Approximately 47.4% of children with at least 30 days between prescribing medication and chart review (n=1,518) had visit or phone contacts within the first month of medication prescription. Of these, 53% had at least one office visit; 35% had at least one phone contact and 12% had at least one visit and one phone contact.
In the first year of treatment, children with at least 1 year between prescribing medication and chart review averaged 5.7 contacts. Most of these contacts were office visits and 1.3 contacts per year occurred via phone. Fewer contacts occurred during the second and third years of treatment, according to the researchers.
Approximately 10.8% of patient charts documented parent ratings within the first year of treatment, and 7.5% documented teacher ratings.
Though significant variability occurred at the pediatrician and practice level for contact within the first month, most variability regarding patient-physician contact and follow-up practices occurred at the patient level, according to the researchers.
Reported proportions of Medicaid patients varied from 0% to 99%, with a mean of 44.6%. Less than half of physicians (25%) reported affiliations with an academic medical center.

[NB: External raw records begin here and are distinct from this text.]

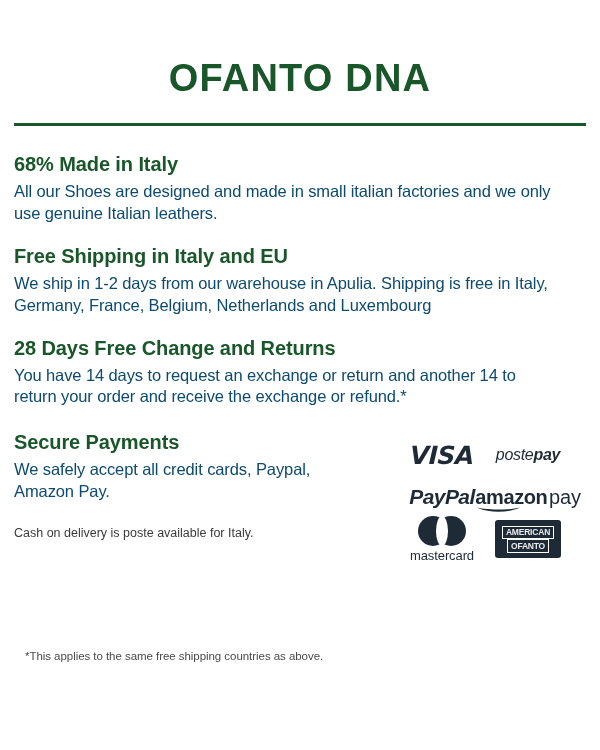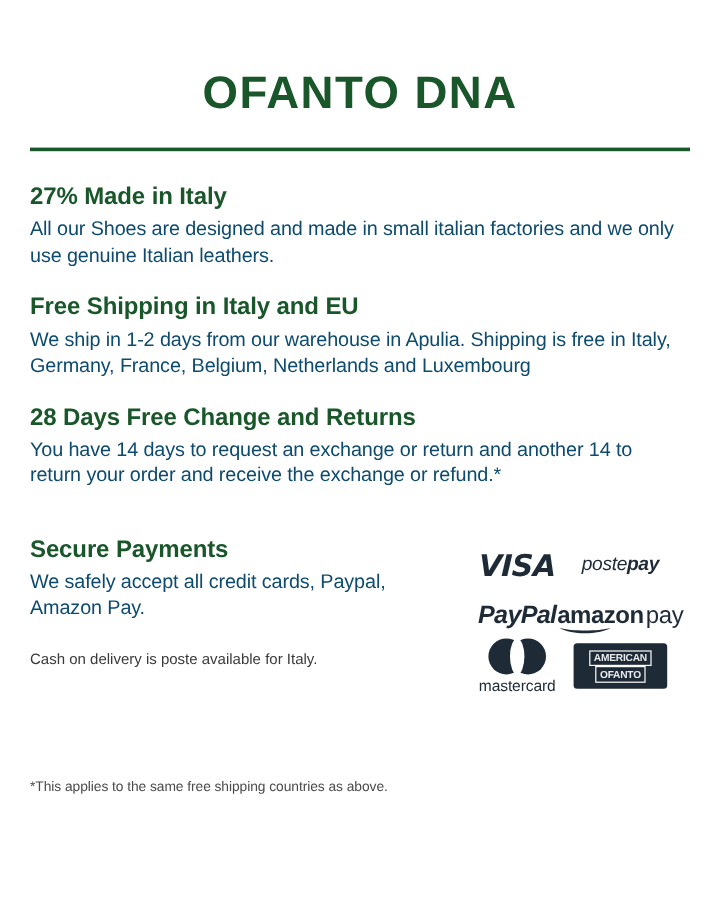--- a/index.html
+++ b/index.html
@@ -20,7 +20,7 @@
     width: 600px;
     height: 750px;
     box-sizing: border-box;
-    padding: 0 25px;
+    padding: 0 14px;
   }
 
   

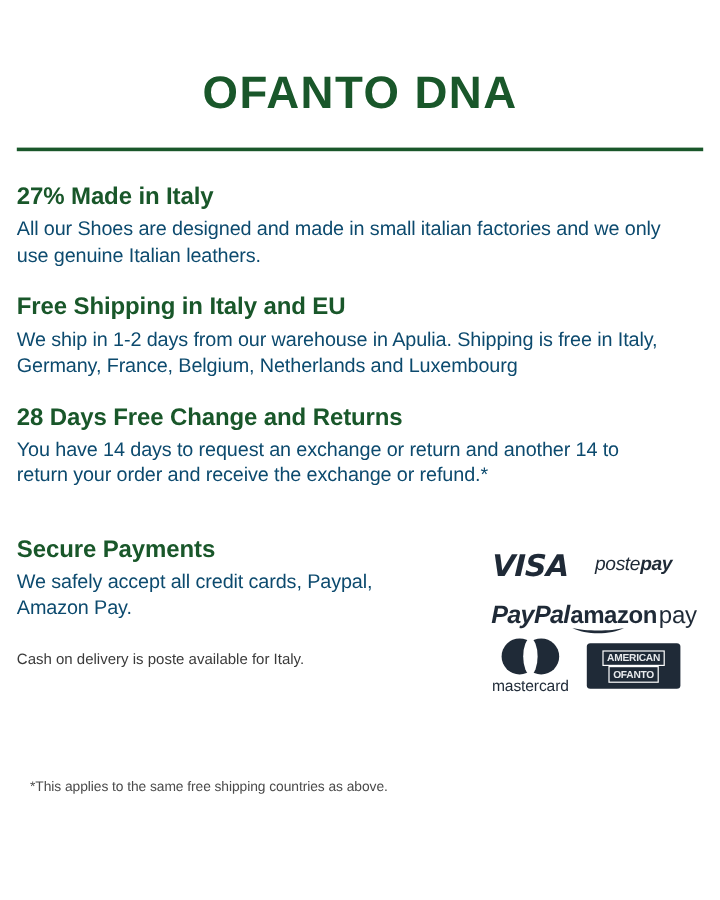--- a/index.html
+++ b/index.html
@@ -245,7 +245,7 @@
   <div class="sections">
 
     <div class="section">
-      <h2 class="section-heading">27% Made in Italy</h2>
+      <h2 class="section-heading">68% Made in Italy</h2>
       <p class="section-body">All our Shoes are designed and made in small italian factories and we only use genuine Italian leathers.</p>
     </div>
 

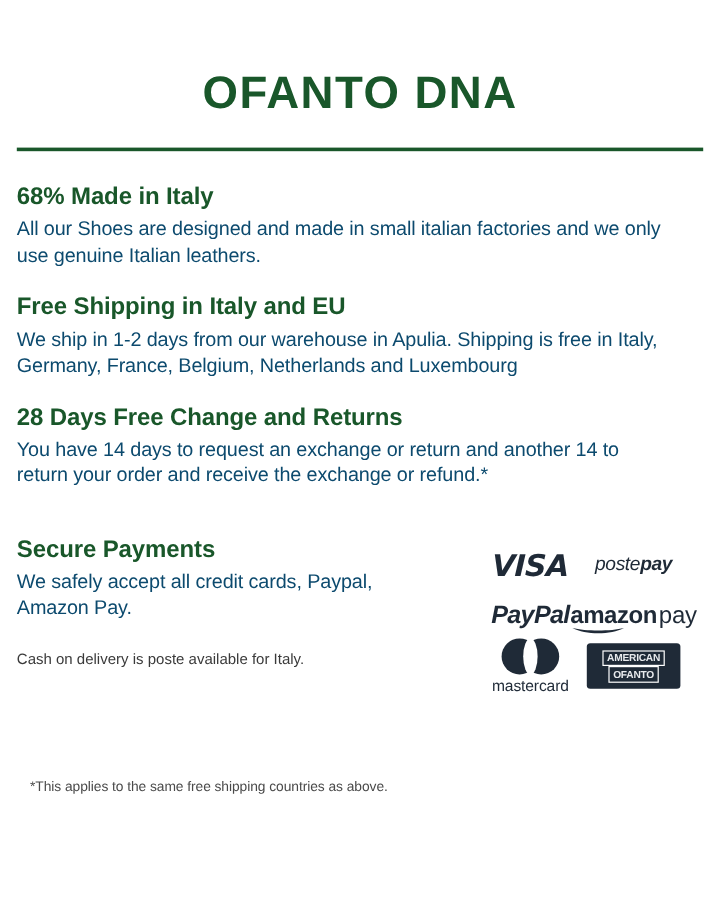--- a/index.html
+++ b/index.html
@@ -72,7 +72,7 @@
   
   .payments {
     position: relative;
-    margin-top: 38px;
+    margin-top: 22px;
   }
 
   .payments-text {

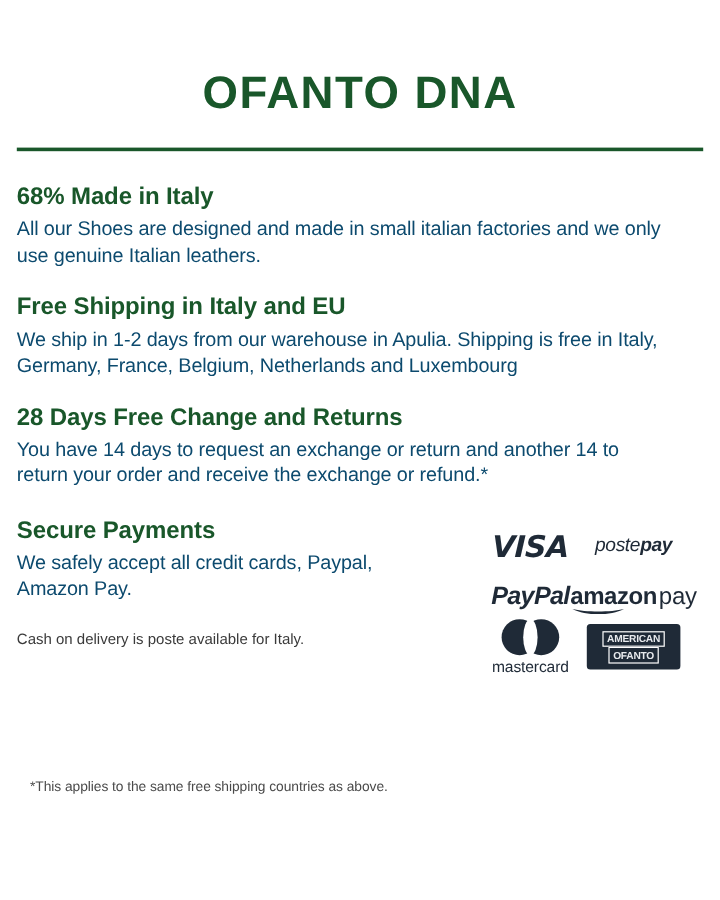--- a/index.html
+++ b/index.html
@@ -201,7 +201,7 @@
 
   
   .amex {
-    width: 78px;
+    width: 66px;
     height: 38px;
     background: #1f2a37;
     border-radius: 3px;

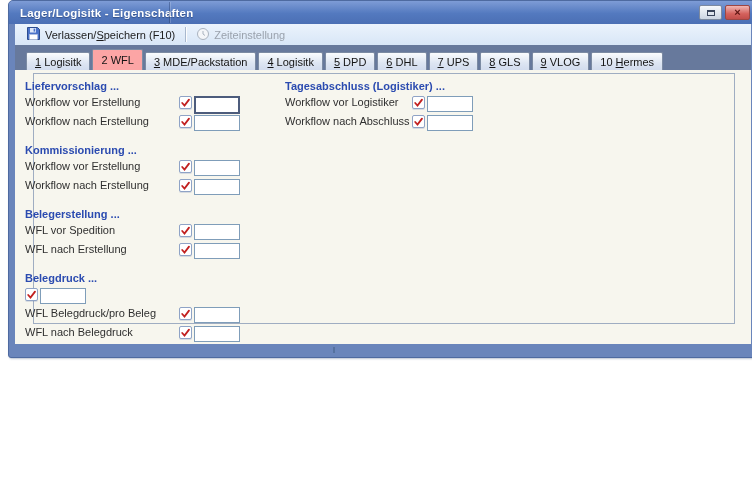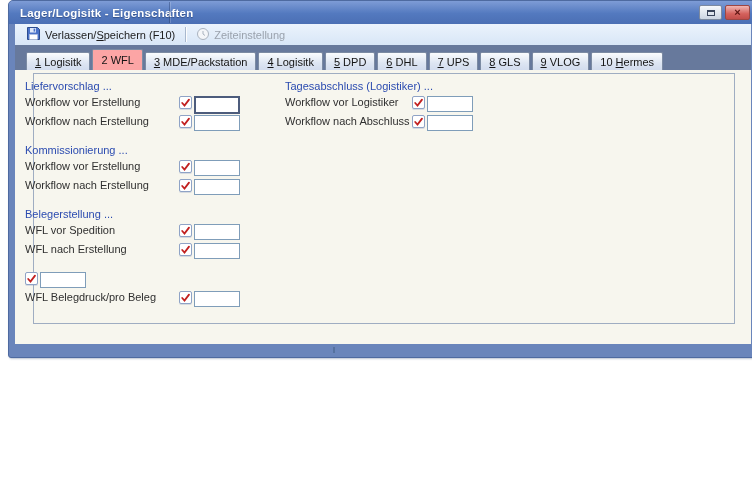--- a/index.html
+++ b/index.html
@@ -73,7 +73,7 @@
   .col-left  { left:10px;  width:235px; }
   .col-right { left:270px; width:230px; }
   .section { margin-bottom:10px; }
-  .section-title { color:#2b4bb0; font-weight:normal; font-size:11px; height:13px; margin-bottom:3px; white-space:nowrap; }
+  .section-title { color:#2b4bb0; font-weight:bold; font-size:11px; height:13px; margin-bottom:3px; white-space:nowrap; }
   .row { display:flex; height:19px; }
   .flabel { width:154px; font-size:11px; color:#2f2f2f; white-space:nowrap; }
   .col-right .flabel { width:127px; }

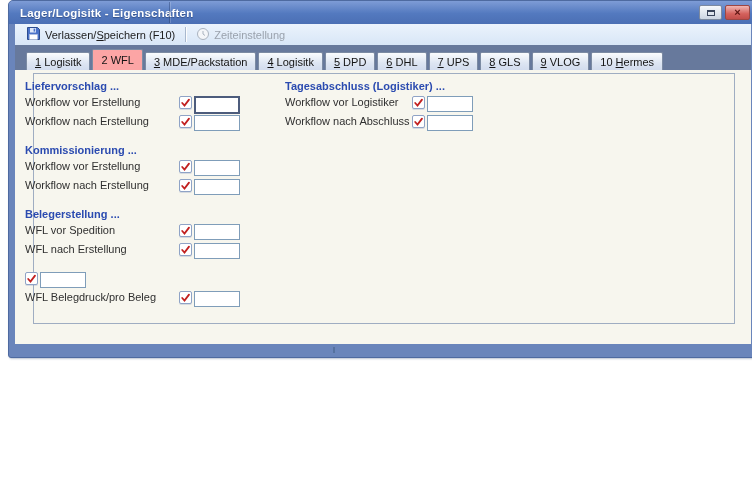--- a/index.html
+++ b/index.html
@@ -220,6 +220,7 @@
         </div>
 
         <div class="section">
+          <div class="section-title">Belegdruck ...</div>
           <div class="row">
             <span class="wf-btn">
                 <svg width="11" height="11" viewBox="0 0 11 11">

According to researchers, the rate of psychosocial treatment increased at nonacademic practices and decreased at academic practices as the number of Medicaid patients at a practice increased. However, analysis indicated no associations between Medicaid percentage and academic affiliation. Further, longer time to collecting parent ratings to monitor treatment response was linked with having more Medicaid patients, according to the researchers.
Fifty-three pediatricians reported urban setting locations; 103 reported suburban locations and 17 reported rural locations. Pediatricians in suburban areas were less likely than those in urban or rural areas to use medications and psychosocial therapy. However, patients at suburban practices had shorter durations between medication initiation and first contact compared with those at urban practices.
Eighty-three percent of academic practices served a Medicaid population, compared with nonacademic practices that averaged 33% Medicaid patients (P<.0001). Approximately 26.5% of patients in suburban practices utilized Medicaid, compared with 47.9% in rural practices and 78.1% in urban practices.
Academic practices were predominantly located in urban areas and accounted for 64.3% of urban practices. Three percent of academic practices were in suburban areas. No academic practices were in rural locations.
“The results of this study suggest that current pediatrician-delivered ADHD care leaves much room for improvement,” the researchers wrote. “Although guidelines are an important first step, additional efforts, likely initiated or incentivized outside the practice, are required to improve the quality of care delivered in pediatric settings.”
Disclosure: The researchers report no relevant financial disclosures.